BEGIN Document segment

🏭Installing Air Monitors to Protect Residents’ Health in OH🫁

The lifecycle of plastics—and its negative impacts on human and environmental health—begin with the extraction of fossil fuels. Increasingly, this polluting journey starts with hydraulic fracturing (often called ‘hydro-fracking’ or just ‘fracking’) for natural gas. Fracking releases methane, a highly potent climate pollutant that’s responsible for more than 25 percent of the global warming we are experiencing today. It also releases toxic air pollution and creates harmful wastewater contamination while depleting water and other natural resources.

After extraction, ethane, a byproduct of fracking, is shipped to an ethane cracker facility where it is heated to very high temperatures that “crack” the molecule into a related chemical called ethylene. These massive ethane cracker facilities require huge amounts of energy to operate and release more greenhouse gases and air pollution including the following:

  • Hazardous air pollutants (HAPs): benzene, formaldehyde, and toluene

  • Volatile organic compounds (VOCs)

END Document segment

:: Exercise objective ::
Copy the complete text above on air monitoring and ethane crackers in Ohio word for word.

BEGIN Available data

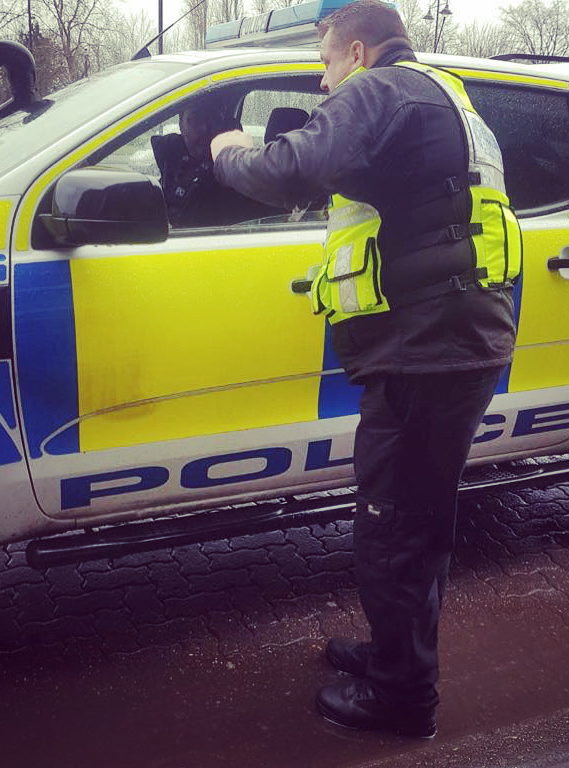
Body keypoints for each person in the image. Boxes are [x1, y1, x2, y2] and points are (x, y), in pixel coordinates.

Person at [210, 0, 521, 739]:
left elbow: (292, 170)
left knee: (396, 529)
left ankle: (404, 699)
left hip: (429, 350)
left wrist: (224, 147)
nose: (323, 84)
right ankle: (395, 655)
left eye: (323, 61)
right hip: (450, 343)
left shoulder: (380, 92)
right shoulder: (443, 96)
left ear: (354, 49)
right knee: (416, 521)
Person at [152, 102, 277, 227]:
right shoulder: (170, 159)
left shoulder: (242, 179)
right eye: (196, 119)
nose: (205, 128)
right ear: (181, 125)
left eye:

END Available data

:: Response to the exercise ::
🏭Installing Air Monitors to Protect Residents’ Health in OH🫁

The lifecycle of plastics—and its negative impacts on human and environmental health—begin with the extraction of fossil fuels. Increasingly, this polluting journey starts with hydraulic fracturing (often called ‘hydro-fracking’ or just ‘fracking’) for natural gas. Fracking releases methane, a highly potent climate pollutant that’s responsible for more than 25 percent of the global warming we are experiencing today. It also releases toxic air pollution and creates harmful wastewater contamination while depleting water and other natural resources.

After extraction, ethane, a byproduct of fracking, is shipped to an ethane cracker facility where it is heated to very high temperatures that “crack” the molecule into a related chemical called ethylene. These massive ethane cracker facilities require huge amounts of energy to operate and release more greenhouse gases and air pollution including the following:

  • Hazardous air pollutants (HAPs): benzene, formaldehyde, and toluene

  • Volatile organic compounds (VOCs)